First #140cuse conference explores power of real-time web

Speakers discussed how Twitter allows people to make connections during the first #140cuse conference in the Schine Student Center.

Students, professionals and social media junkies gathered in the Schine Underground on Thursday to listen, learn and network with one another about the power of social media at Syracuse University's first #140cuse conference.

Hosted by the School of Information Studies, the #140cuse conference brought together more than 50 speakers and 650 attendees from across the country. Speakers ranged from startup techies to corporate executives to Syracuse University students and professors. Their topics varied greatly, but a message of creativity and the power of connection rang consistently throughout.

Photo: Brandon Weight
Deanna Govoni of Cisco speaks about "Social Media and Innovation in the Enterprise" at the #140Cuse conference.

The essence of the event centered around passionate people sharing what makes them tick and how social media allows them to be successful, said student staffers Greg Gordon and Rich Tehan.

The idea to host the conference came up last year at State of NOW, a similar conference held annually in New York City.
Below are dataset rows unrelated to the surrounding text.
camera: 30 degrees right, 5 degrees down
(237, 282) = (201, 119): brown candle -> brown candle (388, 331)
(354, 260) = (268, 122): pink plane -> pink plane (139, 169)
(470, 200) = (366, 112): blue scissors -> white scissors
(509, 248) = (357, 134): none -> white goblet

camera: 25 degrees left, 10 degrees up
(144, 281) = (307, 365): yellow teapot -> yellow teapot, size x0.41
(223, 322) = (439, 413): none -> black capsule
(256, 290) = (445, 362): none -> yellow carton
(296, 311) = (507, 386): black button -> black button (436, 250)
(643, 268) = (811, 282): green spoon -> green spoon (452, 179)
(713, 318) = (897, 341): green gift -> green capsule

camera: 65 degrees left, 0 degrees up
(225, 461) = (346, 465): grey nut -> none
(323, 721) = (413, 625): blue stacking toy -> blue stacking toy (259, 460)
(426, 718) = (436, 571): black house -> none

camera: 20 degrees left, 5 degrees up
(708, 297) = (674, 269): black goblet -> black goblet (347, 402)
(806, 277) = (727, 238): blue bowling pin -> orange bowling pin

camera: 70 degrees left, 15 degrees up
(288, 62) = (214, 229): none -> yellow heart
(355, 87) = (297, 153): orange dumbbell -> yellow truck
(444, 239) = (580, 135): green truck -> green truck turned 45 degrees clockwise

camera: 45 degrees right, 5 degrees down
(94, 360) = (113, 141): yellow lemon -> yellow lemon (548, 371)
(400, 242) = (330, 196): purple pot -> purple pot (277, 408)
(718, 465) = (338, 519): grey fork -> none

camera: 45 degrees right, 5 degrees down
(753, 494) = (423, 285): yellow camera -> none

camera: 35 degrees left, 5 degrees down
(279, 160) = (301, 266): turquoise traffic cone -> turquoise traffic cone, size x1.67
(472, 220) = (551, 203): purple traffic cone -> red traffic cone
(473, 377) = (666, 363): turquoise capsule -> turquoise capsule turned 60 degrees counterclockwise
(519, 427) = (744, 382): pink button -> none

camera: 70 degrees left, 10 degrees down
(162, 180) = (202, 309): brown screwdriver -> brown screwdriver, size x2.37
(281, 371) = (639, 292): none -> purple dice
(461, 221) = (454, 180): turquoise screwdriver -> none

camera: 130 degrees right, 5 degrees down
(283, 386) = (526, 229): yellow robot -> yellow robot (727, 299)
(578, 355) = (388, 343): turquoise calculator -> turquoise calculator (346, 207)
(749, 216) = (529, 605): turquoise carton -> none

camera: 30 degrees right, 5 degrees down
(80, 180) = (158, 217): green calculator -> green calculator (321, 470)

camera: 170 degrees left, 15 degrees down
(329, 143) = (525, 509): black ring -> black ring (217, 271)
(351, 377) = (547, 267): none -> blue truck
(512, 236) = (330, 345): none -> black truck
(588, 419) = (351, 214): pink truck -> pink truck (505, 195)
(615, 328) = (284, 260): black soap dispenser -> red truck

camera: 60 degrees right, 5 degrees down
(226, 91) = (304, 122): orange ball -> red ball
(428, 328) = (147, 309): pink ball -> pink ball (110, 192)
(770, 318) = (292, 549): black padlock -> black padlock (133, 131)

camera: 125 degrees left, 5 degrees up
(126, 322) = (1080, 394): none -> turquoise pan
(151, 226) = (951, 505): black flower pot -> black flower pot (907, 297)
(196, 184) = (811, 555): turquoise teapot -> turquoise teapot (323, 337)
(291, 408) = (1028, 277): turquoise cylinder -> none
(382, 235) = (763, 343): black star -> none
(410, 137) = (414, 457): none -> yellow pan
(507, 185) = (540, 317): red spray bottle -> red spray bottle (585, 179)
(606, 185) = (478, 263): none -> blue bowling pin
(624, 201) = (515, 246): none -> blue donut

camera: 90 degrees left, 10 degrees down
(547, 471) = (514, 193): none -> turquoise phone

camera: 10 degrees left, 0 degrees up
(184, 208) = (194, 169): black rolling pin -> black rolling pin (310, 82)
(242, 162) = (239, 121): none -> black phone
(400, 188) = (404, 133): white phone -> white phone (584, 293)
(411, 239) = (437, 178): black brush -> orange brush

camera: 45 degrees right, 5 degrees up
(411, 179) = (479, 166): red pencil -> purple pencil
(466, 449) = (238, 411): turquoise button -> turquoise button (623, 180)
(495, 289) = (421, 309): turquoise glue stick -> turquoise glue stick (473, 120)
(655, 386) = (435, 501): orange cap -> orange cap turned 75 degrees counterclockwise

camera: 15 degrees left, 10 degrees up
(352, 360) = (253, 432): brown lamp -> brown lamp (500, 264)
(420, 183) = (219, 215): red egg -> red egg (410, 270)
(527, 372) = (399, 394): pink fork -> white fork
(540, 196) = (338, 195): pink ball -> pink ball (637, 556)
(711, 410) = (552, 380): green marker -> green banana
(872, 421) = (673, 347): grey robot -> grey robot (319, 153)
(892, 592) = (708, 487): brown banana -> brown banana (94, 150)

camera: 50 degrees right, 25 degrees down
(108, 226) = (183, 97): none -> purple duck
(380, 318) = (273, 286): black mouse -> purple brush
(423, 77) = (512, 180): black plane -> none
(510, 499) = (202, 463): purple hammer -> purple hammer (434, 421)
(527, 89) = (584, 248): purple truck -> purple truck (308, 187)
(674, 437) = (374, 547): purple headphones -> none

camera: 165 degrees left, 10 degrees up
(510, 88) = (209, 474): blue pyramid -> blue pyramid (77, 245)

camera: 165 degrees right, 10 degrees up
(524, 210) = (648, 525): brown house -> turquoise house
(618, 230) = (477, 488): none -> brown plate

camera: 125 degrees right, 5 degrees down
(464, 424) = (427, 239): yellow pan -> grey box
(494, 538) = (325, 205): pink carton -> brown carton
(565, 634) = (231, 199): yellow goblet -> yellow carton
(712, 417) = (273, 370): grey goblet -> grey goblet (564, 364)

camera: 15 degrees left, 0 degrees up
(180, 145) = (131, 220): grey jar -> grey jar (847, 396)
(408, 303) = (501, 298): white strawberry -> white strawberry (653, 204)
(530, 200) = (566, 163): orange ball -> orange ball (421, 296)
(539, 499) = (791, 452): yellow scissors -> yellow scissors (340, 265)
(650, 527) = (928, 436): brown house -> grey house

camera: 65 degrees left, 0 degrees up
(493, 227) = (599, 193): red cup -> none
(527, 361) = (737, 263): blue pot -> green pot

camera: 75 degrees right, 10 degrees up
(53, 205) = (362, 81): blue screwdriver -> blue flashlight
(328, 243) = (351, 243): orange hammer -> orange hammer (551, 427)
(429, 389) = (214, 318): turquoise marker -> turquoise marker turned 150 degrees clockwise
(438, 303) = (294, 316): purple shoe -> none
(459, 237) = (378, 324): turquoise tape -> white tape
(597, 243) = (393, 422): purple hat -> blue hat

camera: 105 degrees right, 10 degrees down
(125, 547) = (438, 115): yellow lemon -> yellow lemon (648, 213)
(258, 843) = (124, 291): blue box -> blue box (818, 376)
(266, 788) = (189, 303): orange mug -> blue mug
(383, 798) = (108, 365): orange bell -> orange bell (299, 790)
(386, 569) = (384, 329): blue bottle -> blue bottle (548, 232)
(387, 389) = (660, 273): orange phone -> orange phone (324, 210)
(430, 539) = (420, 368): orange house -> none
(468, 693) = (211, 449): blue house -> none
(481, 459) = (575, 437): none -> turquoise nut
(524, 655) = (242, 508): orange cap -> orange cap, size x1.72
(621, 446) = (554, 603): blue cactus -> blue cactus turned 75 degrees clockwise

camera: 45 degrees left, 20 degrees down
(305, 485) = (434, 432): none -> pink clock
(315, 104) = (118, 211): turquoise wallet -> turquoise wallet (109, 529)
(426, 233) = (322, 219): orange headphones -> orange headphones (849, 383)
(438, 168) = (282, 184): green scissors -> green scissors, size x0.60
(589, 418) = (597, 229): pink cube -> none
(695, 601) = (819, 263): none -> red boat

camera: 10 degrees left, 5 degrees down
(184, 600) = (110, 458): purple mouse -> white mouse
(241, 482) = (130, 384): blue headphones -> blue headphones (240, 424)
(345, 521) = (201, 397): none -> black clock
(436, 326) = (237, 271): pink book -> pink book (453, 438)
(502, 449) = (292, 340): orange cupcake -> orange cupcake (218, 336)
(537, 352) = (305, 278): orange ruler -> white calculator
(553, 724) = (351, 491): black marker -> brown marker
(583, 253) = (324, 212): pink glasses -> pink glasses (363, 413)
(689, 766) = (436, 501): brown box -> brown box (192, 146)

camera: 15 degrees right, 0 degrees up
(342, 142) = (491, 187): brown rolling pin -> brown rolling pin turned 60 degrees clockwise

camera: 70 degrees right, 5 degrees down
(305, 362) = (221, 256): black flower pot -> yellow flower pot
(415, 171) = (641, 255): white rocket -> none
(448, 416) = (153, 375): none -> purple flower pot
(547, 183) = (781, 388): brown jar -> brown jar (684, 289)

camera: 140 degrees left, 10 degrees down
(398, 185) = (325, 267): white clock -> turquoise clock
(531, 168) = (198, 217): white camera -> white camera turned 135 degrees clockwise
There, SU’s delegation spoke with the founder, Jeff Pulver.

The goal for SU's conference was to bring together top talent and knowledge in one place for students, said iSchool Communications Director J.D. Ross. “You never know who you’ll meet,” Ross said. “But always be on the look out for the next great idea, and you’ll find it.”

During the event, side chatter was minimal, but clicking was constant. Those not in attendance could follow along by reading the #140cuse stream, which reached 10,000 tweets six hours into the conference. The hash tag was trending nationally throughout the day. Contributors tweeted updates, quotes and arranged to meet up during the networking reception following the conference.

Presentations were capped at ten minutes each to allow for different perspectives and conversations.

Susan Cole, social media editor at Upstate Medical University, emphasized the Internet’s strength as a community-building tool. Cole cautioned its potential to be misleading though, since forums and chatrooms often go without moderation.

“Misinformation is a huge problem in healthcare communication,” Cole said. Without gatekeepers, it’s up to readers to filter through and decide what they deem to be trustworthy, she said.

Chris Becker, student staffer, was particularly inspired, he said, by Reddit founder Alexis Ohanian’s presentation.

Becker said that the greatest value in having a #140 conference is the opportunity to share information and learn from experts and innovators in all types of industries.

Said Becker, “You don’t have to be a tech geek to learn something here.”